To Words and Beyond: Probing Large Language Models for Sentence-Level Psycholinguistic Norms of Memorability and Reading Times
arXiv:2603.12105v1 Announce Type: new Abstract: Large Language Models (LLMs) have recently been shown to produce estimates of psycholinguistic norms, such as valence, arousal, or concreteness, for words and multiword expressions, that correlate with human judgments. These estimates are obtained by prompting an LLM, in zero-shot fashion, with a question similar to those used in human studies. Meanwhile, for other norms such as lexical decision time or age of acquisition, LLMs require supervised fine-tuning to obtain results that align with ground-truth values. In this paper, we extend this approach to the previously unstudied features of sentence memorability and reading times, which involve the relationship between multiple words in a sentence-level context. Our results show that via fine-tuning, models can provide estimates that correlate with human-derived norms and exceed the predictive power of interpretable baseline predictors, demonstrating that LLMs contain useful information a
arXiv:2603.12105v1 Announce Type: new Abstract: Large Language Models (LLMs) have recently been shown to produce estimates of psycholinguistic norms, such as valence, arousal, or concreteness, for words and multiword expressions, that correlate with human judgments. These estimates are obtained by prompting an LLM, in zero-shot fashion, with a question similar to those used in human studies. Meanwhile, for other norms such as lexical decision time or age of acquisition, LLMs require supervised fine-tuning to obtain results that align with ground-truth values. In this paper, we extend this approach to the previously unstudied features of sentence memorability and reading times, which involve the relationship between multiple words in a sentence-level context. Our results show that via fine-tuning, models can provide estimates that correlate with human-derived norms and exceed the predictive power of interpretable baseline predictors, demonstrating that LLMs contain useful information about sentence-level features. At the same time, our results show very mixed zero-shot and few-shot performance, providing further evidence that care is needed when using LLM-prompting as a proxy for human cognitive measures.
Executive Summary
This study explores the capabilities of Large Language Models (LLMs) in estimating psycholinguistic norms at the sentence level, specifically focusing on memorability and reading times. The authors investigate whether LLMs can produce reliable estimates of these norms through zero-shot or few-shot prompting, as opposed to requiring fine-tuning. The results indicate that while LLMs show promise in fine-tuning, their zero-shot and few-shot performance remains mixed. This underscores the importance of exercising caution when using LLMs as proxies for human cognitive measures. The study contributes to our understanding of the strengths and limitations of LLMs in estimating sentence-level features and has implications for the development of more effective language models in applications such as language teaching and therapy.
Key Points
- ▸ LLMs can estimate sentence-level psycholinguistic norms through fine-tuning, but not through zero-shot or few-shot prompting.

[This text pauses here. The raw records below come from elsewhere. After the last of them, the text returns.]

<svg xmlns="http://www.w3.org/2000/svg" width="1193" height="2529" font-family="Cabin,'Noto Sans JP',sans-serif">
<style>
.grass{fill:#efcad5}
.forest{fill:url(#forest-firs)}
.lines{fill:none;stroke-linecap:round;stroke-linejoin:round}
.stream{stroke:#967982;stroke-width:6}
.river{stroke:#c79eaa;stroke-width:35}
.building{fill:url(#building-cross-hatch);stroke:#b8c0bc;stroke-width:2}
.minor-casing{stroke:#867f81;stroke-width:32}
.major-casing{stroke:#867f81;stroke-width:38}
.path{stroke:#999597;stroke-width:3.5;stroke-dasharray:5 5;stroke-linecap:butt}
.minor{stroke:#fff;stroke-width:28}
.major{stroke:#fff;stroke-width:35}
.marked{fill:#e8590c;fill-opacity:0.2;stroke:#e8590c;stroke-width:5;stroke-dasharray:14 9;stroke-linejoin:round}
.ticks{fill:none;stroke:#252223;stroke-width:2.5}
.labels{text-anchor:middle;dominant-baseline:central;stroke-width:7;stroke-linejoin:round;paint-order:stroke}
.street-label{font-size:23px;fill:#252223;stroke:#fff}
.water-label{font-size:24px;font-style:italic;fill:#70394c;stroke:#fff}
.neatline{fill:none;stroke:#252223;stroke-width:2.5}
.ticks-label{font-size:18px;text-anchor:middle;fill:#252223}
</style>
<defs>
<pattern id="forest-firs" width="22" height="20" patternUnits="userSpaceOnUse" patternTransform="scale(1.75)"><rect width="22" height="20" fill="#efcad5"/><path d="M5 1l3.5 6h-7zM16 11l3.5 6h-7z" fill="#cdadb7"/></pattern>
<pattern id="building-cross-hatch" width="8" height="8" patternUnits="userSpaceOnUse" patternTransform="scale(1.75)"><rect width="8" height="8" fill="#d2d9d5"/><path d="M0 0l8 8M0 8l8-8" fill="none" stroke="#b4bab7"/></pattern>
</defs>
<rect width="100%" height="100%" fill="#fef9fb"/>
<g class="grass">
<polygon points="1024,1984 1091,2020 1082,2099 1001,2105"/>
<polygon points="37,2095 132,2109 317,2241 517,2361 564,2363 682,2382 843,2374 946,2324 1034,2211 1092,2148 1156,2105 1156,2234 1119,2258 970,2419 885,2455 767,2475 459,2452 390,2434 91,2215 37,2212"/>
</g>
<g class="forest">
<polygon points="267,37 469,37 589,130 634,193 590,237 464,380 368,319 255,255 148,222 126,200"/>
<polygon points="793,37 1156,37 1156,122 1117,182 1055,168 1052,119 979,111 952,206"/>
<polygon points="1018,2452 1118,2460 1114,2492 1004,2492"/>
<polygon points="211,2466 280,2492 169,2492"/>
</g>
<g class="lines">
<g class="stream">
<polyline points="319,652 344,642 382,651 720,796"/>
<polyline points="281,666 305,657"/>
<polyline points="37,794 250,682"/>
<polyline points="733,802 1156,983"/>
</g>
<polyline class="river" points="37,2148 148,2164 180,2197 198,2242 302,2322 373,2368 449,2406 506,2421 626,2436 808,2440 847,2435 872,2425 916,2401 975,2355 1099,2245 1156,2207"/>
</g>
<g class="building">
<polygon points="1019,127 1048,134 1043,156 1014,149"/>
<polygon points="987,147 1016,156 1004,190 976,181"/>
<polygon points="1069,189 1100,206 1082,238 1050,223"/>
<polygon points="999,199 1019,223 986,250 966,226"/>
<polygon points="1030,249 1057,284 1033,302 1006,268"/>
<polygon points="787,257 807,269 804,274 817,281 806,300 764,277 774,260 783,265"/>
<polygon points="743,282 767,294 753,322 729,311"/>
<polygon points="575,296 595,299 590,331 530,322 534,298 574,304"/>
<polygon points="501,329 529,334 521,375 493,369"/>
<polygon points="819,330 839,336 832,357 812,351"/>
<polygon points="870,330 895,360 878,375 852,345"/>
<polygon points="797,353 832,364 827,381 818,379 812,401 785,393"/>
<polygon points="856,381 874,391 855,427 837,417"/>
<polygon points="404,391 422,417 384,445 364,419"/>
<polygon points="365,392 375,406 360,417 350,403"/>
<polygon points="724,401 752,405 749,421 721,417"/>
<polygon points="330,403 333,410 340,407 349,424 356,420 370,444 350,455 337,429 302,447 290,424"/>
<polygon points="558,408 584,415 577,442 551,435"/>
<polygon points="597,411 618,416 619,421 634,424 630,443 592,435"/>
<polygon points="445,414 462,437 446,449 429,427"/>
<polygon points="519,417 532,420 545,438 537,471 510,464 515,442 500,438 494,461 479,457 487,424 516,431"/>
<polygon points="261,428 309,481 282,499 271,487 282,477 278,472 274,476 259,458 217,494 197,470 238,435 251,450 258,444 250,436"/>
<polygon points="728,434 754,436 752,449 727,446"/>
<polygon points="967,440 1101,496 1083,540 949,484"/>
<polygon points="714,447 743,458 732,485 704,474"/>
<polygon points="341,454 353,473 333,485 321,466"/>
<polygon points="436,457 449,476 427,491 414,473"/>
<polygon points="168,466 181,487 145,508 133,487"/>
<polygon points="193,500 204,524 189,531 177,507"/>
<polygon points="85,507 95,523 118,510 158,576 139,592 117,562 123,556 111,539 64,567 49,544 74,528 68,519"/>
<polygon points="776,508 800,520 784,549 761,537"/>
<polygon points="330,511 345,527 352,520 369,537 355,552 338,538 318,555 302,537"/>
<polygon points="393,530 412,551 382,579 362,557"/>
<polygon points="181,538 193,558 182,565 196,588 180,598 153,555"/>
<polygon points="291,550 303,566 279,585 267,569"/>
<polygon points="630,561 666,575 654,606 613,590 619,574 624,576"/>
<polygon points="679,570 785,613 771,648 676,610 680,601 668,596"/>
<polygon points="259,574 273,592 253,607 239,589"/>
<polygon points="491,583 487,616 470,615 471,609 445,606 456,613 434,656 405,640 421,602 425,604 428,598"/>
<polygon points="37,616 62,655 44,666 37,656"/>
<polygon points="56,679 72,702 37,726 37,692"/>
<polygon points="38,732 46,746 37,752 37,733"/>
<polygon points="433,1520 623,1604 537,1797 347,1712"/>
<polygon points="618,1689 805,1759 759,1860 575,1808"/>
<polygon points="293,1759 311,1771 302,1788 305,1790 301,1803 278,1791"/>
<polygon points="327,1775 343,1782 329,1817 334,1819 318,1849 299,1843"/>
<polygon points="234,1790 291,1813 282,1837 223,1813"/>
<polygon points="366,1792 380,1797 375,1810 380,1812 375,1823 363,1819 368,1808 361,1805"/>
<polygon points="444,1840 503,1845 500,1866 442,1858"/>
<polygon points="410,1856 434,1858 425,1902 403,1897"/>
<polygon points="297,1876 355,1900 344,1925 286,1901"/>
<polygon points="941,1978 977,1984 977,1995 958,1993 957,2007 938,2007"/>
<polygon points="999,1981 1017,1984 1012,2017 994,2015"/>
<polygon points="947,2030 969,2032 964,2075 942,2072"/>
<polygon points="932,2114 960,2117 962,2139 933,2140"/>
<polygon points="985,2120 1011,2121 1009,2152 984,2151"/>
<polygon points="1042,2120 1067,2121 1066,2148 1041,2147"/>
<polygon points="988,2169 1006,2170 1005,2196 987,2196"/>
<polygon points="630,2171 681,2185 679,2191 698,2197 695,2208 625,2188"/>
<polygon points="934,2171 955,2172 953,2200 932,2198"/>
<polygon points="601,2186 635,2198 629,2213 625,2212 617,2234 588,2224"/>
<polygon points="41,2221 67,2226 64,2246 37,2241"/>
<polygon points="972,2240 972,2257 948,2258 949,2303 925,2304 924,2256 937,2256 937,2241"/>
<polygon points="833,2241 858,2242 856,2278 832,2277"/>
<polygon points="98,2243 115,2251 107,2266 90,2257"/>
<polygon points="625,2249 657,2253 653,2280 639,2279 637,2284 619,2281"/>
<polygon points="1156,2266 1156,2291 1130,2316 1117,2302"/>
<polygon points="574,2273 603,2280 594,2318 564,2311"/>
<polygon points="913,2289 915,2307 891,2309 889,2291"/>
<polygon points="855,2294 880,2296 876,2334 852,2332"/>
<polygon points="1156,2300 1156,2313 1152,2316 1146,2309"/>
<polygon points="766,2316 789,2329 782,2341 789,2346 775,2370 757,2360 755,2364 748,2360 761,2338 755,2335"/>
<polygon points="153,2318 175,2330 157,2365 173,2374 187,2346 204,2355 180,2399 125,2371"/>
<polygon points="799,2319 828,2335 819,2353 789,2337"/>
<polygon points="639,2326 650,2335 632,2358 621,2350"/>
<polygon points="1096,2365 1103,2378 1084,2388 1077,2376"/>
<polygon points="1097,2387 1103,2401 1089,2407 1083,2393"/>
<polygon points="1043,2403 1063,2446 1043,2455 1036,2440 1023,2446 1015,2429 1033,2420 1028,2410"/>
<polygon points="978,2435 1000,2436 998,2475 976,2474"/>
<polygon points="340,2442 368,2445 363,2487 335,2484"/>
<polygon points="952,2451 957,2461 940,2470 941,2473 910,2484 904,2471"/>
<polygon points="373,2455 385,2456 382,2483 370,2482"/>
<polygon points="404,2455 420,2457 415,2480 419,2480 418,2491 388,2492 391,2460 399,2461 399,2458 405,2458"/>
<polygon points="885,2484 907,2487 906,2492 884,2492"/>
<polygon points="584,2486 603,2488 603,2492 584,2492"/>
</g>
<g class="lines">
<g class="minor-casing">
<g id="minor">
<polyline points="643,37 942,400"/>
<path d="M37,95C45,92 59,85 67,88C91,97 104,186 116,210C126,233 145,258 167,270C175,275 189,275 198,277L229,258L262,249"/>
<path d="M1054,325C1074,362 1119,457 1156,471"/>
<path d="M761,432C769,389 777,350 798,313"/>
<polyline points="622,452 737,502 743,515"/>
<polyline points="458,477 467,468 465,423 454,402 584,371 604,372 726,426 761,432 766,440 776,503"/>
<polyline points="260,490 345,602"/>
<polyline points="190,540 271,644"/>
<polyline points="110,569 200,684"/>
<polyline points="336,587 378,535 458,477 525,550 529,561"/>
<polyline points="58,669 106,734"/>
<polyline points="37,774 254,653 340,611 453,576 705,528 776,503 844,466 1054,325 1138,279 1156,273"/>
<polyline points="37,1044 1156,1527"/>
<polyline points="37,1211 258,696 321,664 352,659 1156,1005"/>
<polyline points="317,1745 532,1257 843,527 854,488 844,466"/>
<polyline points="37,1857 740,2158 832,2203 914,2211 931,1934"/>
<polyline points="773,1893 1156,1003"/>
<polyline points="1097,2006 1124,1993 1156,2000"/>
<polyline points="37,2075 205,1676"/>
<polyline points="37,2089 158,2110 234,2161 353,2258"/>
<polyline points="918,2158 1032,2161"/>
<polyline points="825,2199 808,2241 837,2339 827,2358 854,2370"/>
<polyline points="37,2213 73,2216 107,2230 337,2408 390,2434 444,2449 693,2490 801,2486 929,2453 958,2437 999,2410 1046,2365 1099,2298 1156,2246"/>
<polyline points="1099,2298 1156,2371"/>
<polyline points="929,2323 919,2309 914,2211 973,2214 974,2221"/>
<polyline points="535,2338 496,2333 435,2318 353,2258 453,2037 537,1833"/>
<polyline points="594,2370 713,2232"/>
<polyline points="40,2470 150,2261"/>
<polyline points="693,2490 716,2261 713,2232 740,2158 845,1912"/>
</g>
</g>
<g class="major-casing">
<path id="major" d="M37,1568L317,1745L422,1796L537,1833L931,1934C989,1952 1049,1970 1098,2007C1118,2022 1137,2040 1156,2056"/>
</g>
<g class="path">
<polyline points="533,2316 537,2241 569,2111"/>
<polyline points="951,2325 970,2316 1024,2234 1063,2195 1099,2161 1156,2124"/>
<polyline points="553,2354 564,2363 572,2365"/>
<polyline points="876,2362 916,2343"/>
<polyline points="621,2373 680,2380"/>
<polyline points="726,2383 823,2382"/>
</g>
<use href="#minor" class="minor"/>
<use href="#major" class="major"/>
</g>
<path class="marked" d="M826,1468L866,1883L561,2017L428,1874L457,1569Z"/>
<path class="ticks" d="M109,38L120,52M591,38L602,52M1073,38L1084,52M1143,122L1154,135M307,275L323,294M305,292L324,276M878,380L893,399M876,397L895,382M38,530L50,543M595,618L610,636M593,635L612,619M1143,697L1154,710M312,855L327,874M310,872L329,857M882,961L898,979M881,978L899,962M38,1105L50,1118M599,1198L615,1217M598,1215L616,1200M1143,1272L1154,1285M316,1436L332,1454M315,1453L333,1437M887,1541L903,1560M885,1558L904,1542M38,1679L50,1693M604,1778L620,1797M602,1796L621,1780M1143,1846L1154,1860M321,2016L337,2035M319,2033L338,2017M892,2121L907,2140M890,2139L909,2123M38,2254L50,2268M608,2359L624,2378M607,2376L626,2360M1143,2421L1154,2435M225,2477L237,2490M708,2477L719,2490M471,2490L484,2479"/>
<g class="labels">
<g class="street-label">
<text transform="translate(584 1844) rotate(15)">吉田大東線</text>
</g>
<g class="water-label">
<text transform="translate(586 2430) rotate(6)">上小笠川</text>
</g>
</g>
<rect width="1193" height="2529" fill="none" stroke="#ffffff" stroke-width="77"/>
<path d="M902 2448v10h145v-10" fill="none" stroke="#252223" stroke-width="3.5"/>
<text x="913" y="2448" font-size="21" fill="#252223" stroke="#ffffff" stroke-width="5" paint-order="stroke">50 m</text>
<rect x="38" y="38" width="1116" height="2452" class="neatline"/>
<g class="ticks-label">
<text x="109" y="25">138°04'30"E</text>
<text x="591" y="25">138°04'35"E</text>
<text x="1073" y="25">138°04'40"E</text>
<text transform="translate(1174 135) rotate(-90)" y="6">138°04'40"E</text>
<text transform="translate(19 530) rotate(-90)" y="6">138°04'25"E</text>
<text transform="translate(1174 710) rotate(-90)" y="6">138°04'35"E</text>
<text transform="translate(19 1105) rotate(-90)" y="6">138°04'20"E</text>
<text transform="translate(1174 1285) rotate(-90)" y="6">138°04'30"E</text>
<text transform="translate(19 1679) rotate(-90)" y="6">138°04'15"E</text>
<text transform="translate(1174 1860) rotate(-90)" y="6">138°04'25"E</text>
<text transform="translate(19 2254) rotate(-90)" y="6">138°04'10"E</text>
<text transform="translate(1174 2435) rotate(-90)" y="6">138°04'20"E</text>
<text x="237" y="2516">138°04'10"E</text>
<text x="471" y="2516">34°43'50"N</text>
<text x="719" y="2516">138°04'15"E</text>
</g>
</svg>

- ▸ LLMs show promise in estimating sentence memorability and reading times, outperforming interpretable baseline predictors.
- ▸ The study highlights the need for caution when relying on LLMs as proxies for human cognitive measures.
Merits
Strength of LLMs in fine-tuning
The study demonstrates the ability of LLMs to estimate sentence-level psycholinguistic norms through fine-tuning, providing valuable insights into their capabilities and potential applications.
Contribution to understanding of LLMs
The study contributes to our understanding of the strengths and limitations of LLMs in estimating sentence-level features, highlighting the importance of fine-tuning in achieving accurate results.
Demerits
Limitation of zero-shot and few-shot performance
The study highlights the limitations of relying on LLMs for zero-shot or few-shot prompting, underscoring the need for caution in using these models as proxies for human cognitive measures.
Need for further research
The study underscores the need for further research into the capabilities and limitations of LLMs in estimating sentence-level psycholinguistic norms, particularly in the context of fine-tuning.
Expert Commentary
This study provides valuable insights into the capabilities and limitations of LLMs in estimating sentence-level psycholinguistic norms. The findings highlight the importance of fine-tuning in achieving accurate results and underscore the need for caution when relying on LLMs as proxies for human cognitive measures. The study's contributions to our understanding of LLMs and their potential applications in language teaching and therapy make it a significant contribution to the field. However, further research is needed to fully explore the capabilities and limitations of LLMs in these contexts.
Recommendations
- ✓ Future studies should investigate the capabilities and limitations of LLMs in estimating sentence-level psycholinguistic norms in various languages and cultural contexts.
- ✓ Developers and users of LLMs should exercise caution when relying on these models as proxies for human cognitive measures, particularly in applications such as language teaching and therapy.